▸ EXERCISE
In the forum thread on restricted stock awards, take the part that opens with the words containing "I was granted" and closes with "(Jul 1, 2010)", and write it out again with "RSA's" changed to "RSAs".

▸ DOCUMENT EXTRACT
# Restricted Stock Awards



## Tax Dummy (Mar 14, 2012)

I was granted 1000 RSA's in october of 2011 with them vesting over 1/3 in each the next 3 years in October. My company has just come back to me and informed me that I need to pay taxes on the entire RSA's value for 2011 tax year. This does not seem right to me. Should I not be taxed on the value of the shares as they vest? They also told me that if the RSA's do not vest, I can not get my tax payment back, is this right? It seems odd to me that I would pay taxes on something that is not my control until vesting. They are using this document as thier reference http://m.gowlings.com/knowledgeCentre/publicationPDFs/20100824_2010 Cross-Boarder Comp.pdf . It is from gowlings.com and can found by googleing Cross-Border Executive Compensation. 

Any insight would be helpful or direction to get clarifaction.


----------



## kcowan (Jul 1, 2010)

There was a case where the employees were let off the hook when the ultimate value of the stocks dropped, leaving them with a tax liability and not easy means of raising the money. This is why Gowlings is being very clear because CRA closed that loophole. They expect you to pay the tax from the first third of your options. Some brokers will lend you the money to do this. It depends on what kind of company you work for. Here is a reference:
http://www.canadiancapitalist.com/reader-question-on-restricted-stock-units/


----------



## SlightlyMad (Jun 30, 2009)

▸ DATA
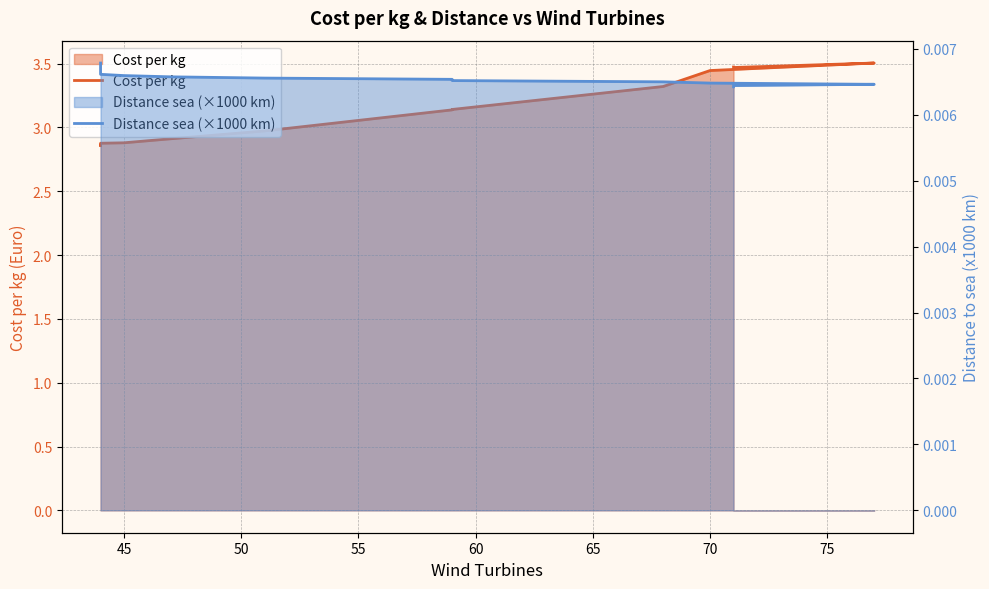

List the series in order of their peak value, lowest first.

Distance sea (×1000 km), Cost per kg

▸ TASK RESULT
I was granted 1000 RSAs in october of 2011 with them vesting over 1/3 in each the next 3 years in October. My company has just come back to me and informed me that I need to pay taxes on the entire RSAs value for 2011 tax year. This does not seem right to me. Should I not be taxed on the value of the shares as they vest? They also told me that if the RSAs do not vest, I can not get my tax payment back, is this right? It seems odd to me that I would pay taxes on something that is not my control until vesting. They are using this document as thier reference http://m.gowlings.com/knowledgeCentre/publicationPDFs/20100824_2010 Cross-Boarder Comp.pdf . It is from gowlings.com and can found by googleing Cross-Border Executive Compensation. 

Any insight would be helpful or direction to get clarifaction.


----------



## kcowan (Jul 1, 2010)